There’s a distinct worry in the higher education industry that “Chinese students might think cheating is their only choice” to get into American schools, Inside Higher Ed’s Elizabeth Redden reports from this week’s Overseas Association for College Admission Counseling conference.
Specifically, according to Redden, counselors are worried about Chinese students faking transcripts and admissions letters, or even more actively cheating on the tests themselves. One service targeted at Chinese students that was mentioned at the conference sends answers over a wireless-enabled watch, as highlighted in a China Newsweek article.
“There’s a perception in China that the system is rigged, that if you pay enough money you’re going to get the results that you want,” Terry Crawford, the CEO of a video interviewing company based in Beijing, said at OACAL, according to Redden.
This might have a negative impact on Chinese students who don’t want to cheat, but may feel that there’s no other way to get into an American college.
“If you like cheating, then that’s very exciting because you realise how easy it is,” said Tomer Rothschild, co-founder of a company that helps Chinese students apply to American colleges, Redden reports. “But assuming you don’t get that same stimulation from cheating, imagine if you just want to play by the rules — how do you feel?”
The widespread cheating allegedly seen in China also appears to be evident in the US. In May, 15 Chinese nationals living in the US were charged with hiring imposters to pose as Chinese students in tests such as the SAT.

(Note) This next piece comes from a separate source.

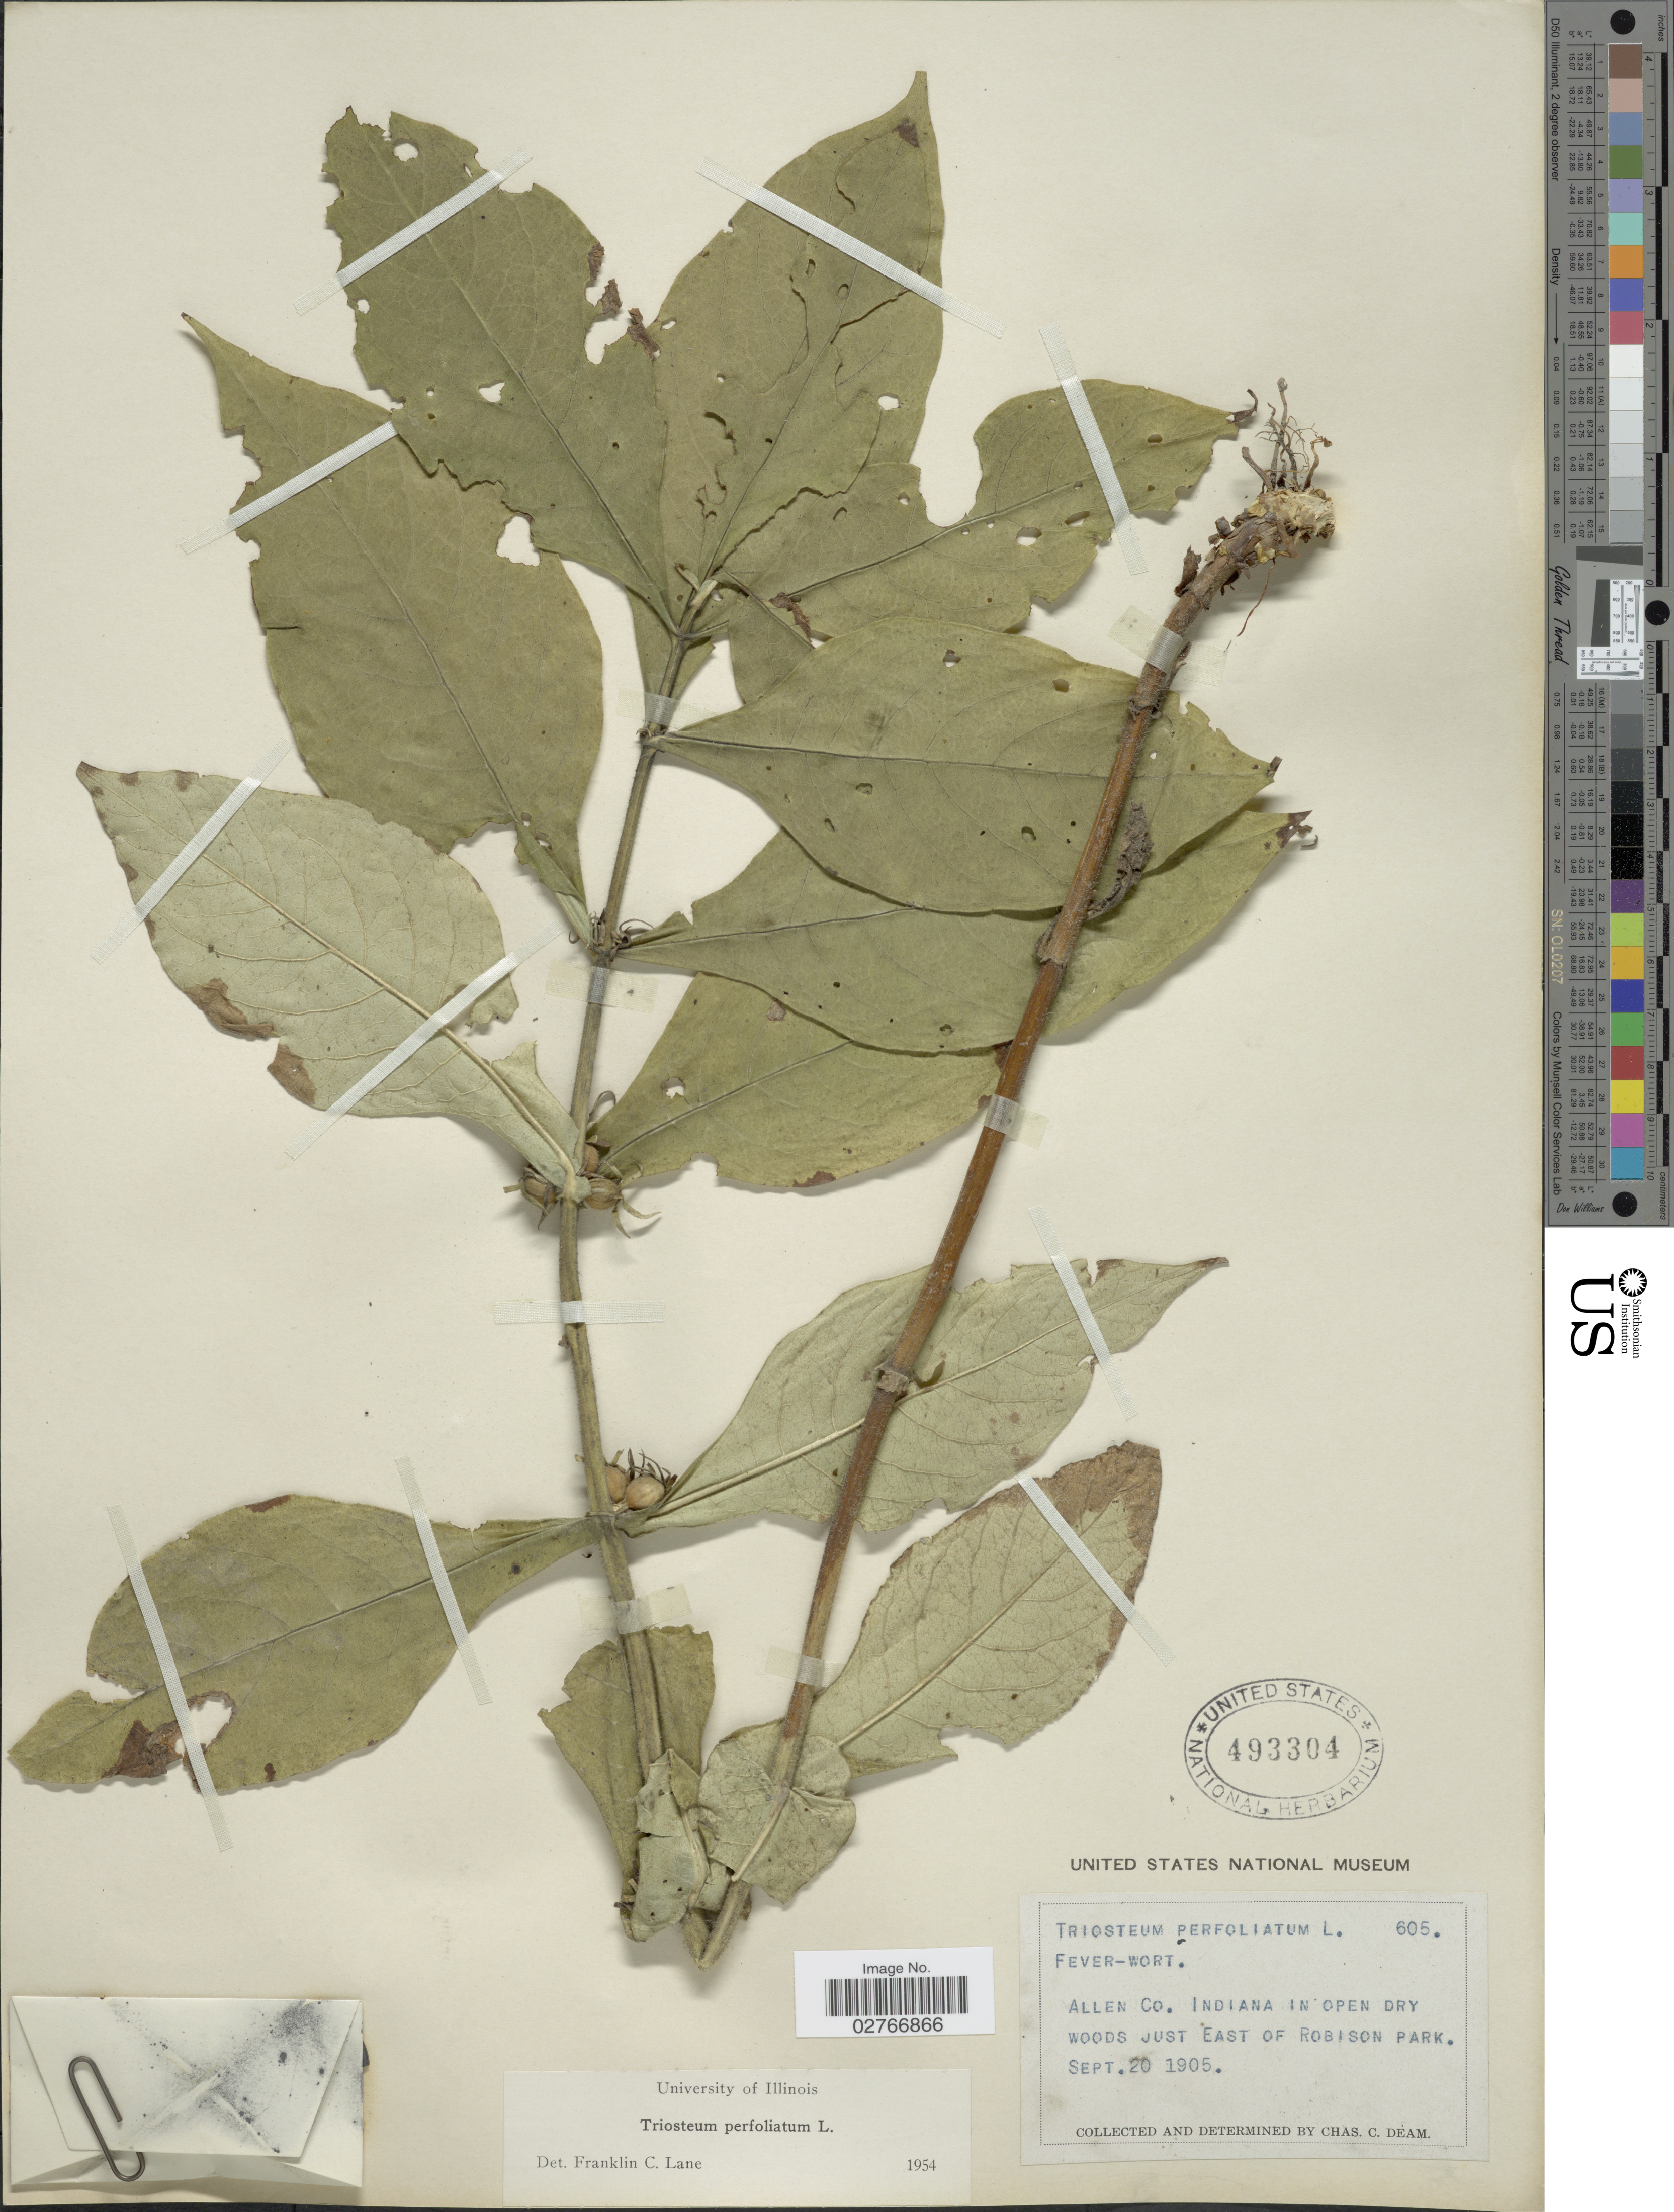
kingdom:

The Chinese nationals would charge up to $US6,000 for an imposter to take the test, according to a Department of Justice indictment.
It appears this mentality may carry over to Chinese students actually studying at American schools. Roughly 8,000 Chinese students were expelled from US colleges and universities last year, according to a recent report from WholeRen Education, and 80.55% of these dismissals “resulted from academic dishonesty or low academic performances.”
Additionally, just over 50% of the students had a GPA lower than a 2.0 — typically, a C.
“Chinese students used to be considered top-notch but over the past five years their image has changed completely — wealthy kids who cheat,” Chen Hang, chief development officer at WholeRen, told The Wall Street Journal’s China Real Time blog.